Like the hon. Member for Blaenau Gwent, I will give the House an example. The PAC inquiry that we held in April and June this year highlighted the plight of some 2,000 of the 7,700 British Steel pensioners who in 2019 suffered significant financial shortfalls because of the wrong advice given by a significant number of independent financial advisers who advised pensioners to opt out of their valuable defined-benefit pension schemes. To add further insult to injury, the actions by the regulator caused a number of independent financial adviser companies to go out of business or merge with others, and therefore the compensation that pensioners received rightly was capped. I know this is a complicated subject but both the hon.

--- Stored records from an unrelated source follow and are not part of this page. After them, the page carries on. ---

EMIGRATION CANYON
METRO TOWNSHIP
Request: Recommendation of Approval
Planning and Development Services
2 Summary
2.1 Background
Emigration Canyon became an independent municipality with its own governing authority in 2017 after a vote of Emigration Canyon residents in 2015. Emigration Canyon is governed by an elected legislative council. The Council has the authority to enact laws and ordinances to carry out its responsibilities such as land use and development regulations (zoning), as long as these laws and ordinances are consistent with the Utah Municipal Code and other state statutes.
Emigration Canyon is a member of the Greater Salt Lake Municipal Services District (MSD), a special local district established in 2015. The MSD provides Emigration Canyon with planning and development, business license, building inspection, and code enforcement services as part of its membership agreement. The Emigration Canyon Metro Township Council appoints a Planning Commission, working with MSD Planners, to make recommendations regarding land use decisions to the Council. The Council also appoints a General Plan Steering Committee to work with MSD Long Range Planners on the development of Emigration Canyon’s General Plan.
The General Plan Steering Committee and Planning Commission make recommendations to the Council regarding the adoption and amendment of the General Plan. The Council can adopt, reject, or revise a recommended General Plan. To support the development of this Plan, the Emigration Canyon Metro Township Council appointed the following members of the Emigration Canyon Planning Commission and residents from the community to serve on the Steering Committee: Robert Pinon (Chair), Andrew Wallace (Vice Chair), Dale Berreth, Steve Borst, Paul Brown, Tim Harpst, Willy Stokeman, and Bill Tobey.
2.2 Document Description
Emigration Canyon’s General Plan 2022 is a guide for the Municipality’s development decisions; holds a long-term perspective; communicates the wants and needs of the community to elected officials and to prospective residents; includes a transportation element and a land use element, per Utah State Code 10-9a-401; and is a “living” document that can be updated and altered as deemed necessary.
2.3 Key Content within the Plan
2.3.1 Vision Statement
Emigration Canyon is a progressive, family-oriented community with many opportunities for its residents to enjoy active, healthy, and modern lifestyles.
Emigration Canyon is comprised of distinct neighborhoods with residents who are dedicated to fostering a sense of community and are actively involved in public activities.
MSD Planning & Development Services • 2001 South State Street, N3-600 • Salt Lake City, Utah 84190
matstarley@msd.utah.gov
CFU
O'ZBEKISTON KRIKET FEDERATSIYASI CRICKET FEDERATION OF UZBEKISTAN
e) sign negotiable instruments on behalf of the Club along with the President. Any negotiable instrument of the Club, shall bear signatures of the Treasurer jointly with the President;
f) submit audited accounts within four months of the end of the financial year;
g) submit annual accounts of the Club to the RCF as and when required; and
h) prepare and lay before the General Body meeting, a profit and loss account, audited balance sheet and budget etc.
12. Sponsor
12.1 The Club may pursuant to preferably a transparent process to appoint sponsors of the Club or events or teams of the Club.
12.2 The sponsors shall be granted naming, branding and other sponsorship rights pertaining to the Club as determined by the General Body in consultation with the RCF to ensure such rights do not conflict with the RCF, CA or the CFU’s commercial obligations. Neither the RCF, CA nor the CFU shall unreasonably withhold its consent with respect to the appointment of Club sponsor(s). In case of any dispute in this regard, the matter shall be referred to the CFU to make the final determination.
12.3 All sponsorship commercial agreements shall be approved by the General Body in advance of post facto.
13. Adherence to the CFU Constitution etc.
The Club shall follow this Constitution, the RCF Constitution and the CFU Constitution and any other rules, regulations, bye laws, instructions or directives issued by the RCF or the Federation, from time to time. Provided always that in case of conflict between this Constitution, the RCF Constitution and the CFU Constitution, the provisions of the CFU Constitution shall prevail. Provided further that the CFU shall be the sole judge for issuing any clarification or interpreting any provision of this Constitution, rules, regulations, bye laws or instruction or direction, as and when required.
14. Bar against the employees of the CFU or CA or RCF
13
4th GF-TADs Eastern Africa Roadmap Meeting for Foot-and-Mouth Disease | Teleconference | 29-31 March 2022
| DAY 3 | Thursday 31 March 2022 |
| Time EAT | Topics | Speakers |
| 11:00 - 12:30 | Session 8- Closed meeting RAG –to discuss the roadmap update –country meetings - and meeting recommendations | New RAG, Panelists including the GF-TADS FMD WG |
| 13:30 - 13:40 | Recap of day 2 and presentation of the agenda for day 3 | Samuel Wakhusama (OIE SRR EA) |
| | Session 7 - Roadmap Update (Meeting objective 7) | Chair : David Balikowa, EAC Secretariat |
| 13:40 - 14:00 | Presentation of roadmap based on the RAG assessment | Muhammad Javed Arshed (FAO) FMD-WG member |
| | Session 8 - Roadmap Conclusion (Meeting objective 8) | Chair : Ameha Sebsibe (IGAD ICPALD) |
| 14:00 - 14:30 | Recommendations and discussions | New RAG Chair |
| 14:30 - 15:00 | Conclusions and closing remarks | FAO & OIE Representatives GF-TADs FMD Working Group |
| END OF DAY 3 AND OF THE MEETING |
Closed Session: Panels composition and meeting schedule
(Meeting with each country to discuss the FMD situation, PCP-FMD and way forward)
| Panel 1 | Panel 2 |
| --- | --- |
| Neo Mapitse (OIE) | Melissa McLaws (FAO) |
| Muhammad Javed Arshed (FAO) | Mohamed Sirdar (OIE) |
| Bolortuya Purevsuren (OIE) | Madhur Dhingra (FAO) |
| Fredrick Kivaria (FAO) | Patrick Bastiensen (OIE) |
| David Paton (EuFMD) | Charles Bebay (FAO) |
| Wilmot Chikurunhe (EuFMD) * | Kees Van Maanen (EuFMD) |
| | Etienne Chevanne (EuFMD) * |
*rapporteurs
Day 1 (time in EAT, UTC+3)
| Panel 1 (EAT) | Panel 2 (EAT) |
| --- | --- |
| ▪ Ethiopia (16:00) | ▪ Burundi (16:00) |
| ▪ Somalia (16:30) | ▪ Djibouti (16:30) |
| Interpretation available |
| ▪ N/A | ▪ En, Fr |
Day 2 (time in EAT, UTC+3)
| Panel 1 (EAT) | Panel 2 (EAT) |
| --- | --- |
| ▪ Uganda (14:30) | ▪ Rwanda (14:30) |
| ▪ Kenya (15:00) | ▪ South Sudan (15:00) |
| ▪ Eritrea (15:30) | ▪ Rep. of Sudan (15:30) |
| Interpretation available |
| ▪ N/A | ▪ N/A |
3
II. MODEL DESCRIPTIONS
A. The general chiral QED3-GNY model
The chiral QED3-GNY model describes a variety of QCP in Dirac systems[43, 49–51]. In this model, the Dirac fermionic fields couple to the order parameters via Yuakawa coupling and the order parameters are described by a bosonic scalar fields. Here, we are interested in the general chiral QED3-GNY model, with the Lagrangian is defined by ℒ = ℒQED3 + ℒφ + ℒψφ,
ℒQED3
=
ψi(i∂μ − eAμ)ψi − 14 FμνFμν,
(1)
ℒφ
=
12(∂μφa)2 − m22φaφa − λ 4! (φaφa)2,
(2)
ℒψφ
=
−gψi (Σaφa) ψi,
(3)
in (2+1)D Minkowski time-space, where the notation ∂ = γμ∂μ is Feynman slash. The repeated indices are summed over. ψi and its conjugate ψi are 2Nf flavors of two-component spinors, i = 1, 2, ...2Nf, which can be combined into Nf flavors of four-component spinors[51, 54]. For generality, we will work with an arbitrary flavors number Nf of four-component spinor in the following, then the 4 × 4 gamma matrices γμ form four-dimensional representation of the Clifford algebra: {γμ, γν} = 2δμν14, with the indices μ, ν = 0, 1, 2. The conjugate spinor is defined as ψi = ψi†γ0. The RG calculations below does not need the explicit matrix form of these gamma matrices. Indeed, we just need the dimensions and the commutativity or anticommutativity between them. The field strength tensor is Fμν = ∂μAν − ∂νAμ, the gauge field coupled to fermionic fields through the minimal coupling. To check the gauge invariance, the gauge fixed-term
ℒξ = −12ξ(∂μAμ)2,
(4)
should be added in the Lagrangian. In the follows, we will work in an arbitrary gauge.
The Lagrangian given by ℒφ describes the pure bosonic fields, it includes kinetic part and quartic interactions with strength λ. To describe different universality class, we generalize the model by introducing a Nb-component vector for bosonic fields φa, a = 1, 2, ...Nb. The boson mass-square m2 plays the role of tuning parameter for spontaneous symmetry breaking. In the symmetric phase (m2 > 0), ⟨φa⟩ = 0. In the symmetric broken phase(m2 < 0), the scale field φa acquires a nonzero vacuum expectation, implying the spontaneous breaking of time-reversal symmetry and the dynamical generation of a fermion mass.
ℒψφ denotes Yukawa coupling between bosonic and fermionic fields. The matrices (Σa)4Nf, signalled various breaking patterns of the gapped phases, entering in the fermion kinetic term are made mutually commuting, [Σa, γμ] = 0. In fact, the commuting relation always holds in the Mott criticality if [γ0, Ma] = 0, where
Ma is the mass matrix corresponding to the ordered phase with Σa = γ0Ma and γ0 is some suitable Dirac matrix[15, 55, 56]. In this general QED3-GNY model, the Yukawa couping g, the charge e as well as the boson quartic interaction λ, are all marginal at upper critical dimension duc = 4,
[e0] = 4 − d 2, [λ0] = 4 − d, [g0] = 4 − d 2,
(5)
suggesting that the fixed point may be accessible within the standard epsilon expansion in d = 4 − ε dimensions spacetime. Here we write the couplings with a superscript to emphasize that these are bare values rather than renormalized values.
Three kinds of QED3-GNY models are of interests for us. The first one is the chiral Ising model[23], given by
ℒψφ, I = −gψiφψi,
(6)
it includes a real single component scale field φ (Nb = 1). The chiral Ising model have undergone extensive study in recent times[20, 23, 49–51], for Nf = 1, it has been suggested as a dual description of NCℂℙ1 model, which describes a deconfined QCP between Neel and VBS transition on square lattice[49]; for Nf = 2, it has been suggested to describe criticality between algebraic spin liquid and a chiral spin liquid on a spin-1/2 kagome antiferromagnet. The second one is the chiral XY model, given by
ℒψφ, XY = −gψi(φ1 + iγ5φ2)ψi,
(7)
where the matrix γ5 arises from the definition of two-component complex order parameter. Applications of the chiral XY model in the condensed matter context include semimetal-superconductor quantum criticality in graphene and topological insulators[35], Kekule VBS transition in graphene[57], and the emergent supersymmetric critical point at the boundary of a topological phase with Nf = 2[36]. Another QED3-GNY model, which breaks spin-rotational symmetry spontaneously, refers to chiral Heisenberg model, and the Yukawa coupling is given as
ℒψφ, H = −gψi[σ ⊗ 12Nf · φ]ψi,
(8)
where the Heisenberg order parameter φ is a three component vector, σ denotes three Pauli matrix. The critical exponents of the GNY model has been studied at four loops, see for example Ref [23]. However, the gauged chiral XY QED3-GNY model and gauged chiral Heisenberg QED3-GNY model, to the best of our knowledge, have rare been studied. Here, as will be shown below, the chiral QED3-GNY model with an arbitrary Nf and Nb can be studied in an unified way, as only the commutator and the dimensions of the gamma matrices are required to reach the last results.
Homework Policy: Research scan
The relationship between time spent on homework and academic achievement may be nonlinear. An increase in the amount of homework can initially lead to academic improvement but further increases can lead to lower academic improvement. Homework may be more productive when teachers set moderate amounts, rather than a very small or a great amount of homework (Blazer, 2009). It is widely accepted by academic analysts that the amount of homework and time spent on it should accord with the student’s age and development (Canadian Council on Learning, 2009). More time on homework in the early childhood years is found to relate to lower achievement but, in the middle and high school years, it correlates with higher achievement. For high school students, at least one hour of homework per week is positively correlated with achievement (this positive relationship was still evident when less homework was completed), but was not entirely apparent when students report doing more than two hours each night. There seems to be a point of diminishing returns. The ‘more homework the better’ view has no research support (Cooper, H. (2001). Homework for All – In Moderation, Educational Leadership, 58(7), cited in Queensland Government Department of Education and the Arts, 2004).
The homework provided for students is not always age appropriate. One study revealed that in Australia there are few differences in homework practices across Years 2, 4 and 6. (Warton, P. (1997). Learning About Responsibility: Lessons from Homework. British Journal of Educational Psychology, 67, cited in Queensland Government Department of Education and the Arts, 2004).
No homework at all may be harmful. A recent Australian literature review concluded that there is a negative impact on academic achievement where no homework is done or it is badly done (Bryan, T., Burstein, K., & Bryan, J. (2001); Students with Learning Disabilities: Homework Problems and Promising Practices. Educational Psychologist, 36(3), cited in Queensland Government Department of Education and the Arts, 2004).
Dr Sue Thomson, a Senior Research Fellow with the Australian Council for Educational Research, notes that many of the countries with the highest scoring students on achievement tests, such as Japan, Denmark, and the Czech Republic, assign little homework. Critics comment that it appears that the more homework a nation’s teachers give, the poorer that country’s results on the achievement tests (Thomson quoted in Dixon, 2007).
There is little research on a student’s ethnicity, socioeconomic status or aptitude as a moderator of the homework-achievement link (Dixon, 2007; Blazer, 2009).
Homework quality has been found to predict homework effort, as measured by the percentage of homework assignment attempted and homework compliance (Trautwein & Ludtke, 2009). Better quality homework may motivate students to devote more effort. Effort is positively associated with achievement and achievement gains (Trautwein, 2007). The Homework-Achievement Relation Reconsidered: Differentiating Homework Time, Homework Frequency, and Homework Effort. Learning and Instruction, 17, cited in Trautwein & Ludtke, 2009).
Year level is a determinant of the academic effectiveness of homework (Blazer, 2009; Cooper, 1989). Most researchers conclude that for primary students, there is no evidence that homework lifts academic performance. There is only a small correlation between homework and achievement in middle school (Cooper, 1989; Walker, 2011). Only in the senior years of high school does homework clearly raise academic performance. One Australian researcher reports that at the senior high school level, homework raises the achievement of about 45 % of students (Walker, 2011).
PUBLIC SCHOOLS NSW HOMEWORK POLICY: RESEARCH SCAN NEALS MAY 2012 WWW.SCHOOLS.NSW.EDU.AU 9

Member and I are using it as an egregious example of why the FCA needs to be more accountable to Parliament and our constituents. This amendment stems from recommendations 5a and 5b in the PAC report “Investigation into the British Steel Pension Scheme”, published on 21 July:
“The FCA should be more proactive and consumer-focused in its engagement with stakeholders. It should have a better mechanism for responding to consumer harms and collect more evidence on a regular basis to pick up on issues that are being raised, especially from emerging risks in financial markets…The FCA must also review how effective the Financial Services Consumer Panel is at consumer protection and how it influences policy debates within the FCA from a consumer angle.”
The hon. Member and I have had discussions with the Economic Secretary, who is on the Front Bench today, and I believe he is sympathetic to the principle that the FCA needs to be much more accountable. If that is the case, I very much hope that he will concede the principle of this amendment and incorporate it as a Government amendment in the other place. Neither the hon. Member nor I wish to be prescriptive about how or when this reporting should take place to Parliament; that is a matter for the Government.
No financial institution will ultimately exist without its consumers. The whole point of the FCA as a regulatory authority is to protect their interests. Rather than having to work through long and complicated reports, there needs to be clear, easily available information on what regulators are doing, or not doing, on their behalf. All of this requires a fundamental shift in the regulator’s—the FCA’s—attitude to the consumer and a commitment to engage more when things go wrong.
Finally, I want to comment on the fraud aspects of the Bill. The PAC recently conducted an inquiry on fraud and discovered that 41% of all reported crime in June was accounted for by fraud, up from 30% in 2017, yet just 1% of police resources is being devoted to fraud crimes. So we urgently need to see the Government’s new comprehensive fraud strategy.